In the past six months, Macron has visited India and Brazil in an effort to put France in a foothold between the BRICS group of developing countries, which includes China, and Western powers. At a time of growing tension between the “Global South” and Western powers, he sees France as a bridge.
From France, Xi will move to the warm embrace of Serbia, where China is the second-largest trading partner, and Hungary, where its prime minister, Viktor Orban, has backed massive Chinese investments and taken advantage of his country’s position as the European Union. member to dilute criticism of China. Both countries resist American power.
Beyond these two friends of China, there are, however, serious European differences with Beijing, whose economy was roughly the same size, measured in dollars, as that of the European Union when Xi last visited in 2019. China’s economy China now accounts for about 15 percent. larger.
Last fall, the European Union opened an investigation into whether electric vehicles made in China benefited from unfair subsidies, and a decision is expected this summer. That has caused tensions with Beijing and with Germany, whose presence in the Chinese car market eclipses that of other European countries. China accounts for at least half of Volkswagen’s annual profits.
German manufacturers, with plants in China, fear that any imposition of European tariffs could affect their own exports from China, as well as provoke retaliation.
European Union Commission President Ursula von der Leyen will join talks in Paris with Xi. Chancellor Olaf Scholz of Germany, whose relations with Macron have been strained, dined with the French president in Paris this week. All of this is clearly part of an attempt to forge a united European front.

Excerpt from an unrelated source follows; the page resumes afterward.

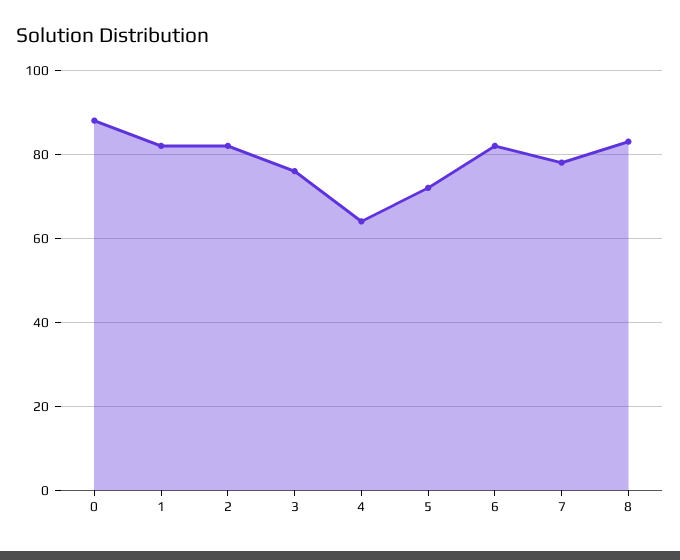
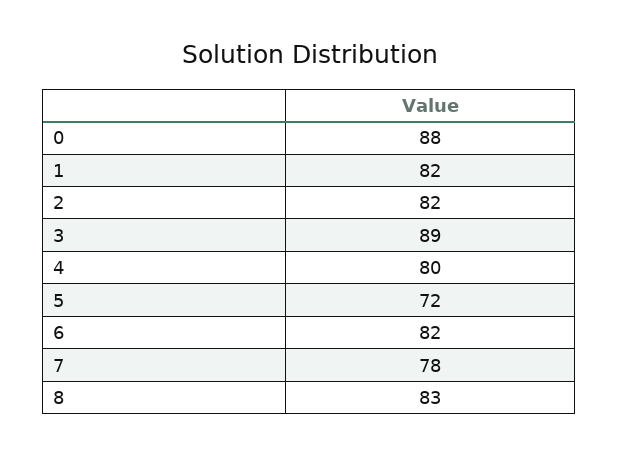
3: 75 -> 89
4: 65 -> 80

That, however, is always difficult to achieve.
Anger toward Russia in Europe is greatest in states on the front line with Russia, such as Poland and the Baltic States. Perhaps they are the most attached to the alliance with the United States that Macron wants to compensate with the construction of a sovereign Europe. They are also the most cautious of China, which has never condemned Russia’s war in Ukraine.
Macron, like Scholz during a visit to China last month, believes Chinese influence in ending the war in Ukraine is essential. Only Beijing, according to the French analysis, can put real pressure on President Vladimir V. Putin of Russia, who will be sworn in for a fifth term during Xi’s European visit.
The problem, as it was last year during Macron’s visit to Beijing, is that China has shown little or no inclination to do so. In fact, Xi is scheduled to host Putin in China later this month.
“It is difficult to imagine another discussion about Ukraine,” François Godement, special adviser and resident fellow at the Institut Montaigne in Paris, said of the talks between Macron and Xi. “Those dice have been rolled.”
Still, there is little doubt that Macron will try again to win Xi’s support ahead of a peace conference on Ukraine in Switzerland in mid-June.
On a deeper level, it seems certain that Macron will try to use Xi’s visit to promote an agenda that ensures Europe’s relevance in the coming decades. He fears that the United States could re-elect former President Donald J. Trump in November, with unpredictable consequences.
Mr. Wang, Chinese Foreign Minister, has said: “As long as China and Europe unite, there will be no bloc confrontation, the world will not fall apart, and there will be no new Cold War.”
For all the fundamental differences in governance between China’s one-party state and Western liberal democracy, the leaders of the three European countries Xi has decided to visit appear to embrace that Chinese statement.
The report was contributed by Olivia Wang in Hong Kong, Keith Bradsher in Beijing, Christopher S. Schuetze and Melissa Eddy in Berlin, and Ségolène Le Stradic in Paris.